NGTF investment spurs pursuit of technology gains
Projects have commenced in the Advanced Piezoelectric Materials and Applications (APMA) Program under a five-year collaboration between DMTC Limited and its partners, including Defence scientists, to accelerate the development of next-generation piezoelectric materials for defence applications.
The characteristics of this emerging class of third-generation piezoelectrics in terms of reduced weight and power requirements, and enhanced electro-mechanical interactions, offers the promise of order-of-magnitude capability gains in areas such as undersea surveillance and sonar systems.
Support from Defence’s Next Generation Technologies Fund (NGTF) and StaR Shot missions, managed by Defence Science and Technology Group, is geared towards technology advancement in support of realising the integrated undersea surveillance system capability envisioned in the Defence Strategic Update 2020.
The APMA Program delivered by DMTC represents a coordinated, collaborative, long-term vision to establish a strategic national capability in advanced piezoelectric materials and their application.
The Program extends along the entire pipeline from education and training, to research and development, to providing Australian industry with a world-leading capability to design and fabricate piezoelectrics for sonars. The Program is making strategic investments in industrial and research infrastructure.
Single crystal forms of piezoelectrics produce enhanced performance due to their microstructure.
The first phase of the APMA Program is focused on fully characterising and understanding the properties that will enable piezoelectric technology to be utilised to efficiently produce single crystals of a size required for advanced transducer devices.
This will remove the current reliance on imported single crystal and ensure security of supply for both sovereign Australian and export opportunities.
ANSTO has been a lead researcher in the field of piezoelectrics working with Thales Australia. Universities around Australia have also been brought on board, including UNSW Sydney, the University of Sydney, the University of Wollongong, Monash University, RMIT and the Australian National University.

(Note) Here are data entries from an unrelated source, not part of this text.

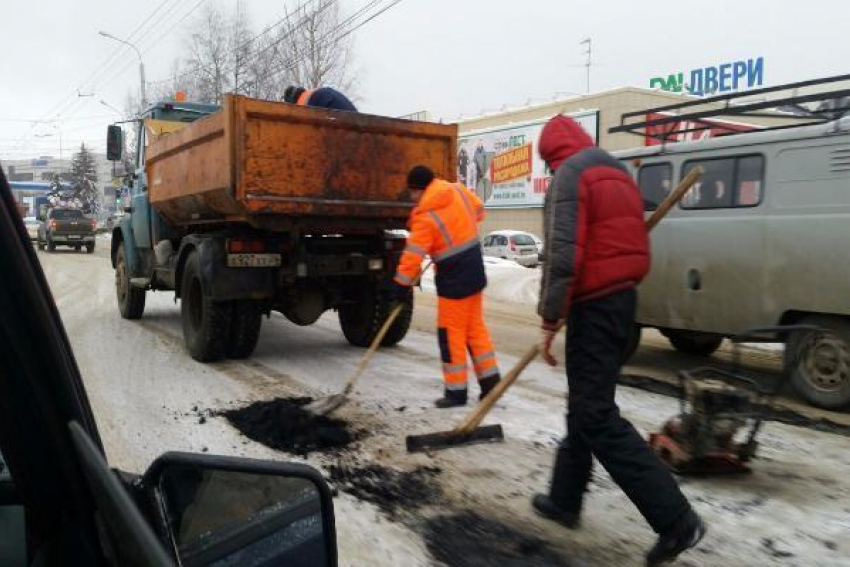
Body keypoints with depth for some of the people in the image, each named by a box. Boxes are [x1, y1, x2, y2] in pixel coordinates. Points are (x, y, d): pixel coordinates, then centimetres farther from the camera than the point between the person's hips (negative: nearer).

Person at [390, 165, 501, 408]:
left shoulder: (426, 217, -18)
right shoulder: (458, 190, 3)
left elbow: (413, 255, -18)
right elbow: (478, 211, 19)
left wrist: (401, 285, -11)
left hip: (454, 278, -8)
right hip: (474, 271, 8)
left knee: (451, 333, 2)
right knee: (475, 326, 16)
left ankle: (456, 391, 9)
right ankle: (490, 379, 20)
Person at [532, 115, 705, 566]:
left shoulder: (568, 176, -10)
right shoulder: (617, 172, 19)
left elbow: (563, 252, -22)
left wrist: (550, 317, -19)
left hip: (594, 304, -10)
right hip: (622, 297, 10)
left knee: (597, 416, -7)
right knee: (586, 405, 16)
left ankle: (675, 519, -5)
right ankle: (564, 500, 28)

Australian startup business Critus Pty Ltd will work with DMTC to develop piezoelectric characterisation instruments that will provide unique and rapid insights into the structural properties and performance of piezoelectric material samples.
In line with DMTC’s track record of achieving innovation breakthroughs across traditional Defence domains, the developments in this area are also expected to translate to enhancements in sensors for aerospace platforms.
A DSTG spokesperson said:
“The aims of this five-year program are twofold – first, to stimulate a robust national research program, and secondly to translate that research into a sovereign industrial capability in the manufacture and application of single crystal piezoelectric materials.
In the space of five years, we expect measurable outcomes for industry and for academia, and we certainly expect to see the manufacture of single crystal piezoelectrics at scale and under industrial conditions. Together, the NGTF and the StaR Shot missions are about ensuring the national S&T enterprise is strengthened and leveraged to achieve scale and focus resources on Defence’s highest S&T priorities, supporting the transition of good technological ideas into capability.”
DMTC CEO, Dr Mark Hodge said:
“The APMA Program creates an overarching framework through which DMTC will bring together research and funding mechanisms under one umbrella. It extends a range of transformative projects that DST Group, DMTC and its partners, including Thales Australia and ANSTO, have been working on for many years. This is another example of DMTC working collaboratively with DSTG to develop sovereign industrial capability that align with Defence priorities.”